Exercise task: Rewrite all of the entries below, switching "street-level photo" to "storefront photo" everywhere it appears and changing nothing else. Leave the pictures out of your version.

Provided records:
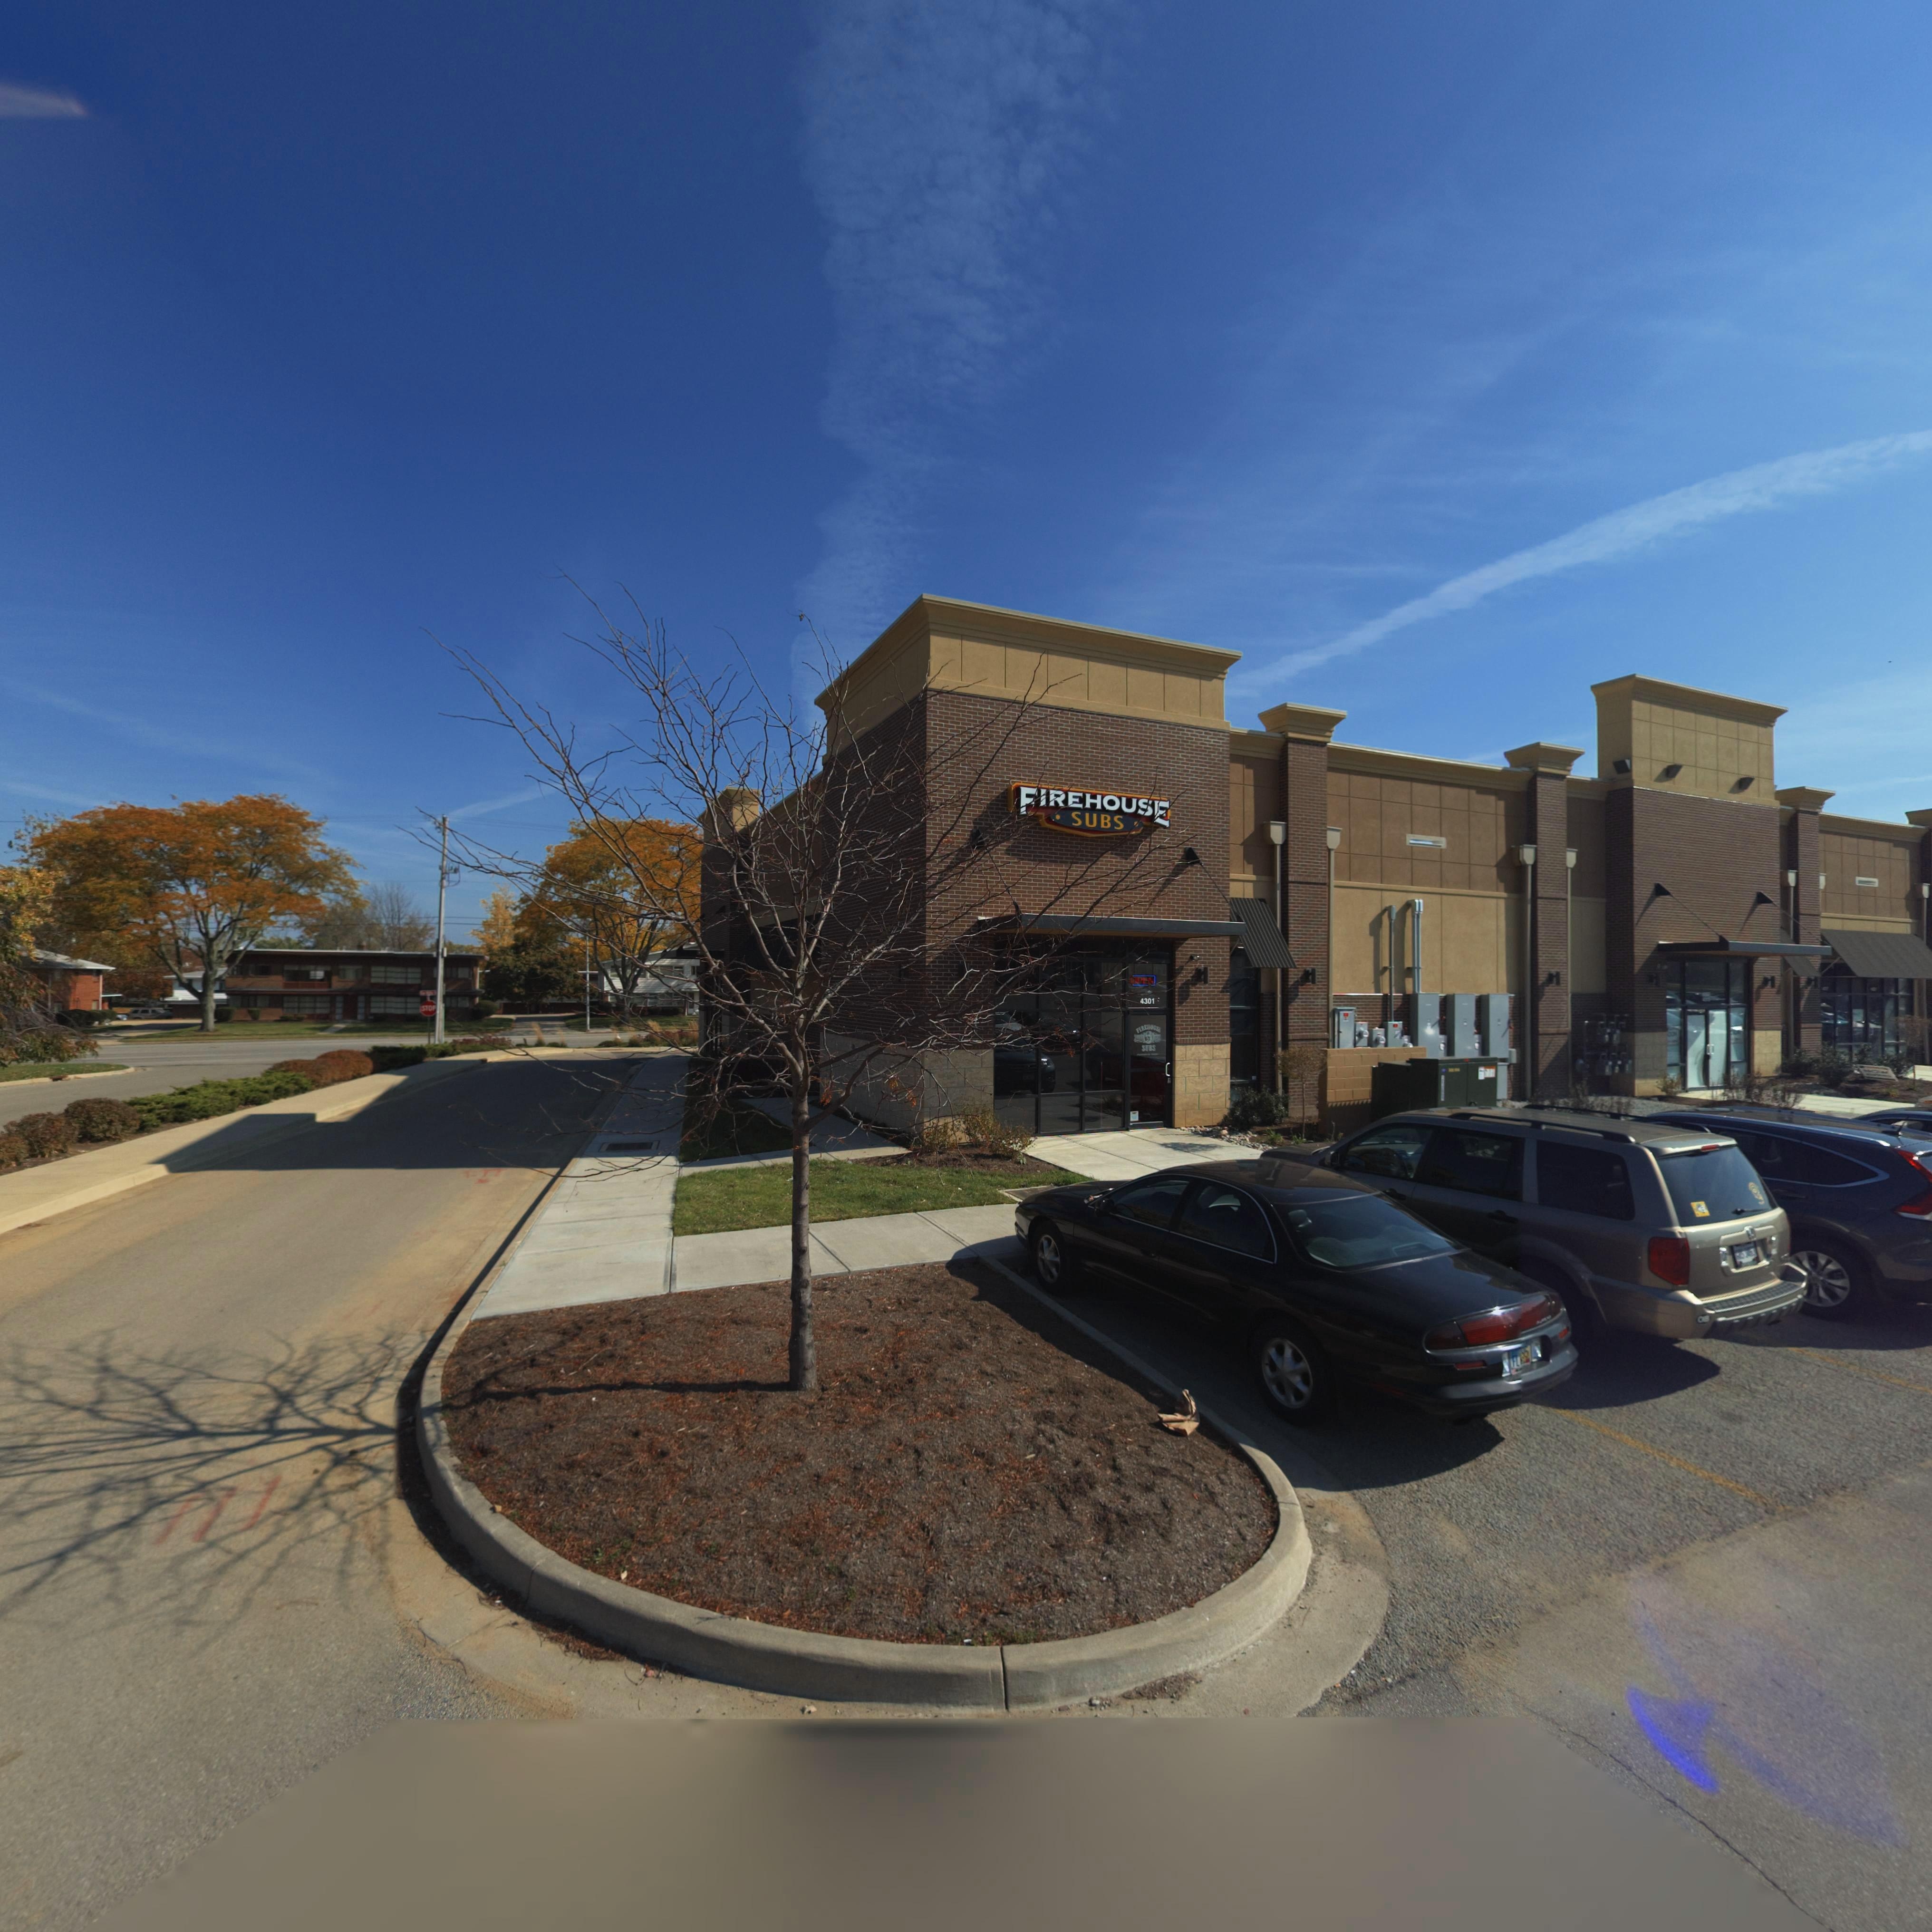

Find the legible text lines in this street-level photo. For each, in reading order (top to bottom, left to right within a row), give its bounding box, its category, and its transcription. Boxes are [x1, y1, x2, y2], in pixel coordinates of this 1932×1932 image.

[1017, 784, 1171, 828] BusinessName: FIREHOUSE
[1070, 810, 1126, 831] BusinessName: SUBS
[1139, 996, 1155, 1005] StreetNumber: 4301
[1140, 1043, 1157, 1053] BusinessName: SUBS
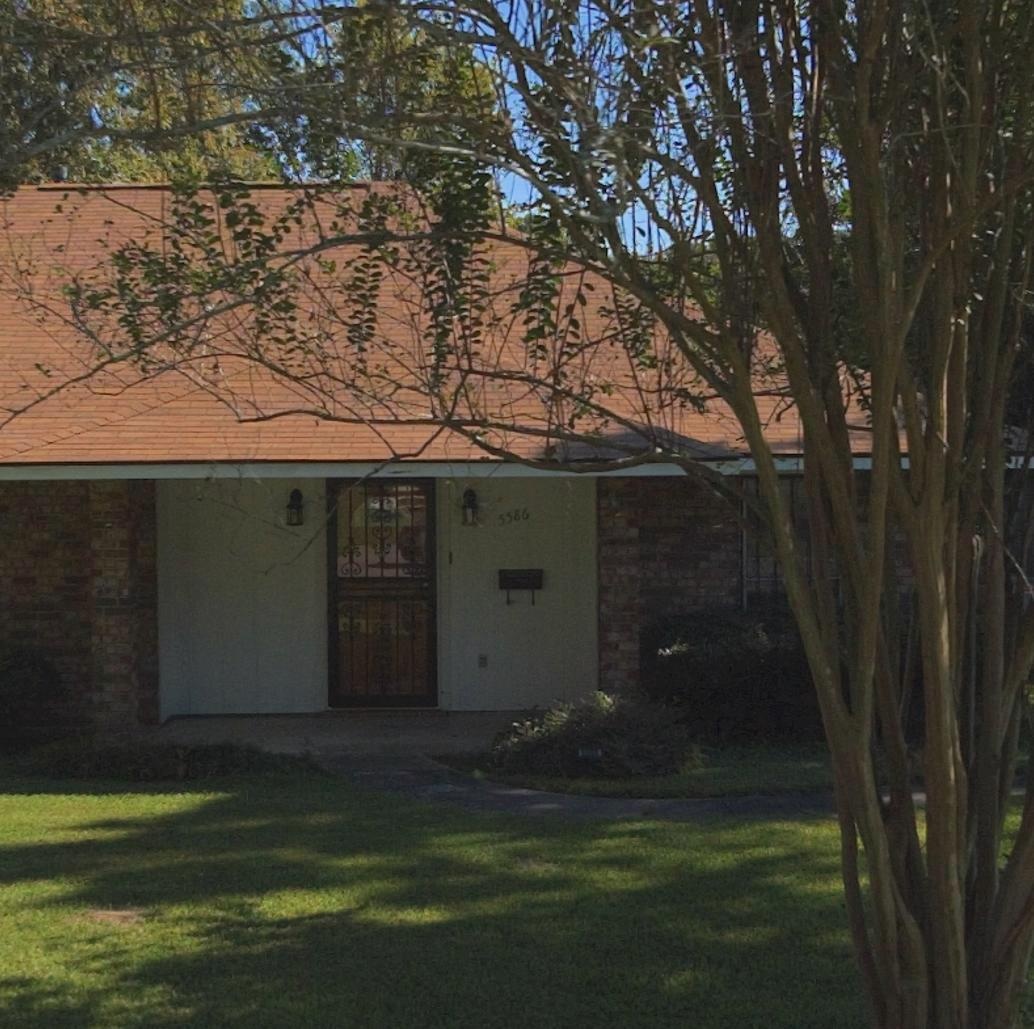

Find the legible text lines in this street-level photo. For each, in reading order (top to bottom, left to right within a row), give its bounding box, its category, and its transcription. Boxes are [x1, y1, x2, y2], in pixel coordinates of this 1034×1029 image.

[497, 505, 531, 529] StreetNumber: 5586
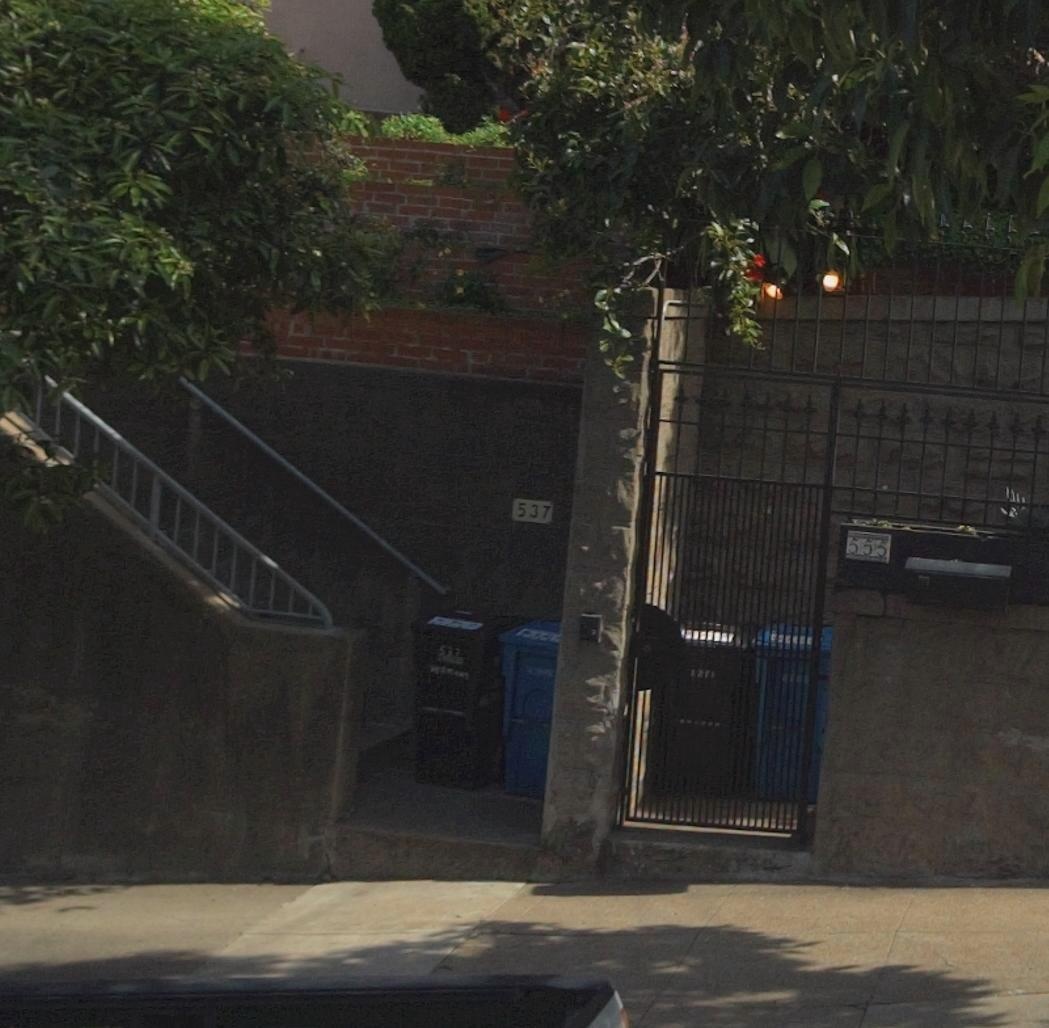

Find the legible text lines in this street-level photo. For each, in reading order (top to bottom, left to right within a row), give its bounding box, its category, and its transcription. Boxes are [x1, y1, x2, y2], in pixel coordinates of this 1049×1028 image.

[516, 501, 553, 520] StreetNumber: 537
[846, 536, 889, 559] StreetNumber: 555
[437, 643, 463, 661] None: 53*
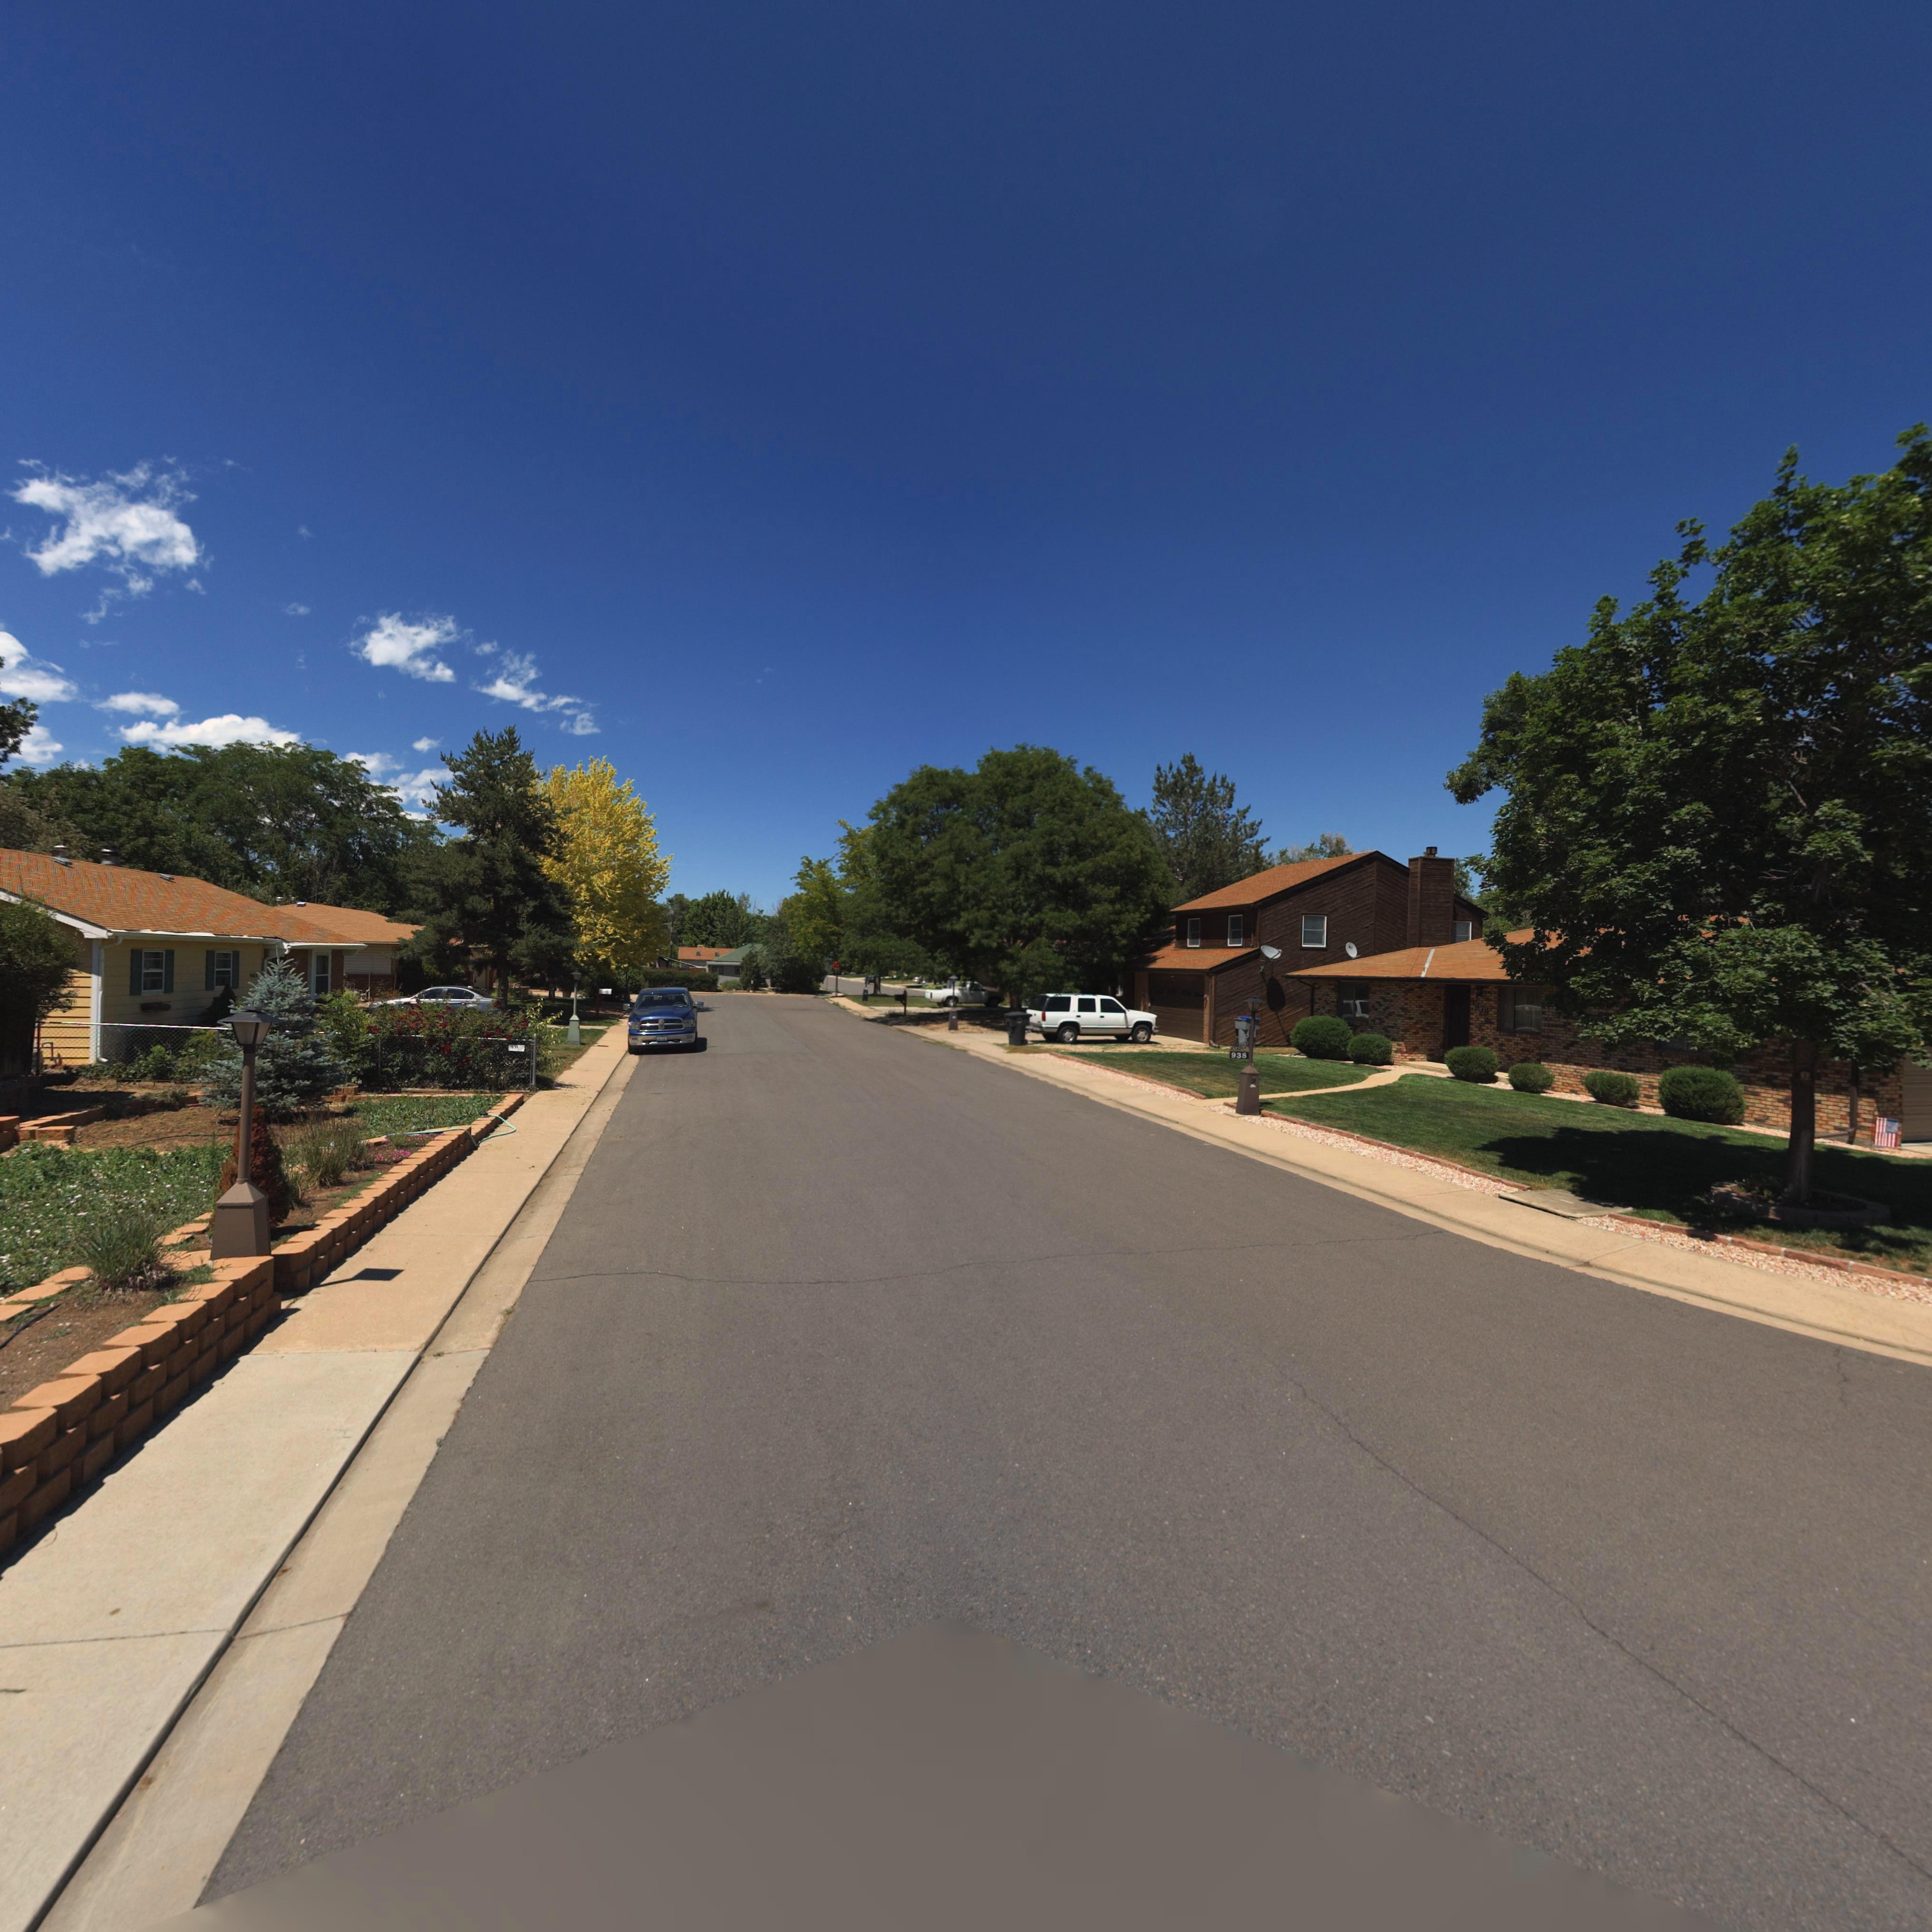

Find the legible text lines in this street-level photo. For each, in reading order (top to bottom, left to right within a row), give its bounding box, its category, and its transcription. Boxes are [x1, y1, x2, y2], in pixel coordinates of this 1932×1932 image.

[1474, 1002, 1489, 1016] StreetNumber: 938
[1230, 1052, 1247, 1059] StreetNumber: 938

Answer for this exercise:
Find the legible text lines in this storefront photo. For each, in reading order (top to bottom, left to right within a row), give its bounding box, its category, and its transcription. Boxes are [x1, y1, x2, y2], in pixel coordinates of this 1932×1932 image.

[1017, 784, 1171, 828] BusinessName: FIREHOUSE
[1070, 810, 1126, 831] BusinessName: SUBS
[1139, 996, 1155, 1005] StreetNumber: 4301
[1140, 1043, 1157, 1053] BusinessName: SUBS

Find the legible text lines in this storefront photo. For each, in reading order (top to bottom, left to right within a row), give its bounding box, its category, and its transcription. Boxes are [x1, y1, x2, y2], in pixel coordinates of this 1034×1029 image.

[497, 505, 531, 529] StreetNumber: 5586

Find the legible text lines in this storefront photo. For each, in reading order (top to bottom, left to right within a row), give its bounding box, its category, and its transcription. Boxes are [x1, y1, x2, y2], in pixel coordinates of this 1049×1028 image.

[516, 501, 553, 520] StreetNumber: 537
[846, 536, 889, 559] StreetNumber: 555
[437, 643, 463, 661] None: 53*

Find the legible text lines in this storefront photo. For each, in reading order (top to bottom, left to right within a row), give its bounding box, its category, and its transcription. Boxes are [x1, y1, x2, y2], in pixel coordinates of this 1932×1932 image.

[1474, 1002, 1489, 1016] StreetNumber: 938
[1230, 1052, 1247, 1059] StreetNumber: 938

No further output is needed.